Updated

President Bush plans during next week’s trip to Europe to soothe European leaders who are upset with his rejection of the Kyoto global warming treaty. A proposal offered by Treasury Secretary Paul O’Neill may very well achieve the President’s goal.

If so, the President may want to stay in Europe. The O’Neill proposal is bound to upset Americans interested in developing a rational national energy policy.

The President wisely rejected the Kyoto treaty last March arguing that limiting carbon dioxide emissions from power plants during an energy crisis would only make matters worse.  The Kyoto treaty called for a return to 1990 carbon dioxide emission levels by 2012, about a seven percent decrease from current emission levels that could mean as much as a 30 percent reduction in energy use.

The decision to pull out of the Kyoto treaty kindled a firestorm of criticism from U.S. environmental groups and European nations.

Apparently stung by the criticism, the President went to work on a replacement plan. Secretary O’Neill’s plan doesn’t just limit carbon dioxide emissions -- it would ban them.

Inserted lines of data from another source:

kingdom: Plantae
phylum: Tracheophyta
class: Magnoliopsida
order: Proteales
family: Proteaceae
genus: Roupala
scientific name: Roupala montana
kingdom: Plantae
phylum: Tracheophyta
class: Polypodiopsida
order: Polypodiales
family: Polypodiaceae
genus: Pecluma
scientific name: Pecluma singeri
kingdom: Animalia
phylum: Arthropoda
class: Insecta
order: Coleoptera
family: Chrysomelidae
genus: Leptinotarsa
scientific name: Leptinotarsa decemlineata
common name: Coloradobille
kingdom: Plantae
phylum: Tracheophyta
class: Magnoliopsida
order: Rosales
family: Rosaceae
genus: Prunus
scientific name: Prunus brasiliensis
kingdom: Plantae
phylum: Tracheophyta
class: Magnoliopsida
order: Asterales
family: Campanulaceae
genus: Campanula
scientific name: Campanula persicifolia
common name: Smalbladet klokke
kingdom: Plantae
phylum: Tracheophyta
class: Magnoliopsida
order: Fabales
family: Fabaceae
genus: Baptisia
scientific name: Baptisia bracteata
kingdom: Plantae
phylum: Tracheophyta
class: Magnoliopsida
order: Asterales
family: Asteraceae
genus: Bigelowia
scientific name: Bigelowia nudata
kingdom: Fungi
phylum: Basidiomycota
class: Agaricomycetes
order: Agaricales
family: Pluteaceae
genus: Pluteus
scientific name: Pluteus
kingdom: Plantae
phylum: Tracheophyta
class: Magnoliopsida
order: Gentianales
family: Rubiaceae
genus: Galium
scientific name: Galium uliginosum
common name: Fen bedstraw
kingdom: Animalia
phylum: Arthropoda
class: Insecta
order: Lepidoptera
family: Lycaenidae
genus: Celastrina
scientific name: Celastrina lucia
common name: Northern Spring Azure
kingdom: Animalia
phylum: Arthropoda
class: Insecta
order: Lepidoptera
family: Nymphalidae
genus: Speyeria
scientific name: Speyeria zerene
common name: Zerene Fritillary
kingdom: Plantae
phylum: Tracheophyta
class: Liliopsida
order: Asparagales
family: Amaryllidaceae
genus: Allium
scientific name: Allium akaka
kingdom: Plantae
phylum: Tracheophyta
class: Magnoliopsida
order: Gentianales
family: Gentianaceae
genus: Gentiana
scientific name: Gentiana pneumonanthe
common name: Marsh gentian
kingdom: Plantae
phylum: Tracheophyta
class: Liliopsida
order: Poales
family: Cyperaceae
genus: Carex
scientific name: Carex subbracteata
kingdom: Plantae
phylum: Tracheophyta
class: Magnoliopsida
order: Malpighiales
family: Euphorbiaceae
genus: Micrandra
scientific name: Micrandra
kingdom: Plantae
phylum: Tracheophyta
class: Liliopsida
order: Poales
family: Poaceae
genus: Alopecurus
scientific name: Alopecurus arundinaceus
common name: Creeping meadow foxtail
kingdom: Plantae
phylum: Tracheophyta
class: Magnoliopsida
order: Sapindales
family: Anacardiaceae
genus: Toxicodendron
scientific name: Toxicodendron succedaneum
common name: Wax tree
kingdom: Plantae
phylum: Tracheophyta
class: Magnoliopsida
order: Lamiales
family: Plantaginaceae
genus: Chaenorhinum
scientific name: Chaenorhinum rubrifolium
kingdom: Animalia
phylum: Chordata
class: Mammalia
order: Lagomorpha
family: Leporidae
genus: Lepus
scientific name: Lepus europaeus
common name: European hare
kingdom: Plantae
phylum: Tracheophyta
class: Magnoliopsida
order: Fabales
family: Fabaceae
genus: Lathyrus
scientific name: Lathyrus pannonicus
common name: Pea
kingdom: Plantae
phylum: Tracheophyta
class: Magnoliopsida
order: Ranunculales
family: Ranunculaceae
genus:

The plan calls for developed and developing nations to cap and then eliminate emissions of carbon dioxide. The proposed timetable is as follows:

• By 2012, developed nations would cap carbon dioxide emissions at then-current levels;

• By 2025, developed nations would eliminate CO2 emissions;

• By 2035, developing nations would cap CO2 emissions at then-current levels; and

• By 2050, developing nations would eliminate CO2 emissions.

The Bushies believe these goals can be met through a combination of carbon dioxide control technologies such as drawing carbon dioxide from power plant air emissions and mixing it with calcium chloride to form lime, and carbon dioxide sequestration strategies, such as removing carbon from the atmosphere by planting trees and crops.

The source of the plan is Jae Edmonds, a scientist from  Pacific Northwest National Laboratory who convinced  Secretary O’Neill, a longtime global warming believer, that the technology to meet these targets either exists or can be developed soon.

Adding fuel to O’Neill’s plan is a report on global warming just issued by the National Research Council. The President requested the report after he rejected the Kyoto treaty.

The report begins, "Greenhouse gases are accumulating in Earth’s atmosphere as a result of human activities, causing surface air temperatures and subsurface ocean temperatures to rise. Temperature are, in fact, rising, The changes observed… are most likely due to human activities…”

Supporters of the O’Neill proposal -- including EPA administrator Christie Todd Whitman, and possibly Secretary of State Colin Powell and National Security Adviser Condoleeza Rice -- believe the plan represents a good compromise.

It appeases global warming believers because it implicitly acknowledges that it is human-induced and provides a timetable for tackling the problem. But the plan also appeases opponents of steps to limit energy use because no immediate action is required.

President Bush is committed to producing more energy at reasonable cost. But planning to cap and then eliminate carbon dioxide production by 2012 and 2025, respectively, threatens this commitment. 

The Bush energy plan calls for construction of 1300 new power plants over the next 20 years. At this point, it’s difficult to conceive that so many plants can be built without emitting more carbon dioxide.

It may be technologically possible to eliminate carbon dioxide emission from power plants, but that is quite different from the technology being economically feasible.

In recent congressional testimony, Edmonds called for “expediting the development of technologies to achieve [stabilization of greenhouse gases] at reasonable cost.” But this call is more self-serving than public service.

The Department of Energy’s national laboratories, previously tasked with developing the nation’s nuclear arsenal, have been in search of a reason to exist ever since the Cold War ended. Their budgets stand to swell dramatically if Congress signs onto Edmonds’ recommendations for fighting the “Warming War.”

As to the theory of manmade global warming, a read of the NRC report beyond the first few sentences and today’s New York Times’ headline (“Panel Tells Bush Global Warming Is Getting Worse” ) reveals there is significant uncertainty about the surface temperature record. Moreover, the recent temperature record compiled from balloon and satellite measurements inexplicably don’t show any warming.

No doubt this is why the NRC was forced to acknowledge, “Because of the large and still uncertain level of natural variability in the climate record and the uncertainties [relating to manmade greenhouse gases], a causal linkage between the buildup of greenhouse gases in the atmosphere and the observed climate changes during the 20th century cannot be unequivocally established.”

Simply as a tactic to blunt criticism and forestall action on global warming, the O’Neill plan might work. The problem, though, is global warming myth has proven difficult to kill -- and the O’Neill plan supports rather than knocks down the myth. It will be difficult to develop a rational national energy policy as long as we pretend the myth is reality.

Steven Milloy is the publisher of  JunkScience.com, an adjunct scholar at the Cato Institute and the author of the upcoming book Junk Science Judo: Self defense Against Health Scares and Scams (Cato Institute, 2001).